Monte Verità attracted innovative and international neighbours, most prominently Casa Gabriella, where Olga Fröbe-Kapteyn set up a C. G. Jung centre and organised the Eranos conferences; and the Elisarion Clarist temple, in which the homoerotic cyclorama “The Clear World of the Blissful” by the artist Elisar von Kuppfer was on display.
Monte Verità fascinated artists from all over the world: it was a place where they could express themselves freely and without censorship.
The duo that set up Monte Verità foundered on the contradictions between their incompatible goals: preaching the simple life while installing central heating in the Casa Anatta; enthusing about self-sufficiency while snacking on Brazil nuts; striving to create an anti-conformist society while making money from guests taking a cure. Having sold the Monte Verità property for a princely sum, the Oedenkovens decamped to Brazil with the aim of establishing a genuinely new community. Today, vegan products line the shelves of the major distributors: the third way has been assimilated, and many of the innovative ideas from back then have been swallowed up by the system and turned into merchandise.
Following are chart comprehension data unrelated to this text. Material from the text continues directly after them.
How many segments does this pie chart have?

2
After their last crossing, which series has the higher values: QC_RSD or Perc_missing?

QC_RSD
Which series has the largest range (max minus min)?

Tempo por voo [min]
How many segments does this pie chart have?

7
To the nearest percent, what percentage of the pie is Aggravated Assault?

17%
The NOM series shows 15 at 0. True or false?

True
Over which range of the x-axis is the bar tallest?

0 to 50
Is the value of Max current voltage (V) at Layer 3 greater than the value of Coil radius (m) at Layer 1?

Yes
From rejection to establishment
The reception of Monte Verità in the daily press reveals that everyone – guests taking a health cure, journalists, policemen – had an opinion about the place. As early as 1907, the ‘Nouvelliste Valaisan’ described Henri Oedenkoven as the founder of a sect (“fondateur de cette étrange secte”), to which Oedenkoven could merely respond in the media in order to distance himself from the radical groups there. Monte Verità was mentioned in connection with every murder and misdeed in the vicinity. An initial phase of defamation was followed by years of speculation about the sale of the property. In 1926, the banker and patron of the arts Eduard von der Heydt became the new owner of Monte Verità. Baron von der Heydt was acquitted on a charge of spying by a Swiss military court in 1948. Yet for years afterwards, institutions such as the Museum Rietberg, which had received generous gifts from him, and experts from other museums attempted to resolve the question of von der Heydt’s role during the Second World War (see Wuppertaler Museum, symposium, 23 and 24 October 2015). Eduard von der Heydt left Monte Verità to the Canton of Ticino.
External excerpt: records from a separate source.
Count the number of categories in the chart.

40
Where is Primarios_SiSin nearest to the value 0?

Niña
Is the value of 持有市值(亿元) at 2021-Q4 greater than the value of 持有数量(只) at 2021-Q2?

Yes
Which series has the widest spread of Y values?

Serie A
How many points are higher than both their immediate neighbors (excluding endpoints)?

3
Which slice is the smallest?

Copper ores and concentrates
In the 1950s and up to the 1990s the Canton, in association with the ETH Zurich, transformed Monte Verità into a seminar centre. In 1978, Harald Szeemann embedded the visionary ideas of Monte Verità in the Swiss memory with his travelling exhibition “Monte Verità: le mammelle della verità”. Today the entire operation – the historic hotel, congress centre, events, exhibitions and the tea house – is run by the Fondazione Monte Verità.
Since the late 19th century Monte Monescia, the verdant hill where once nobody wanted to live, has become a projection screen and place of reflection for seekers of many stripes.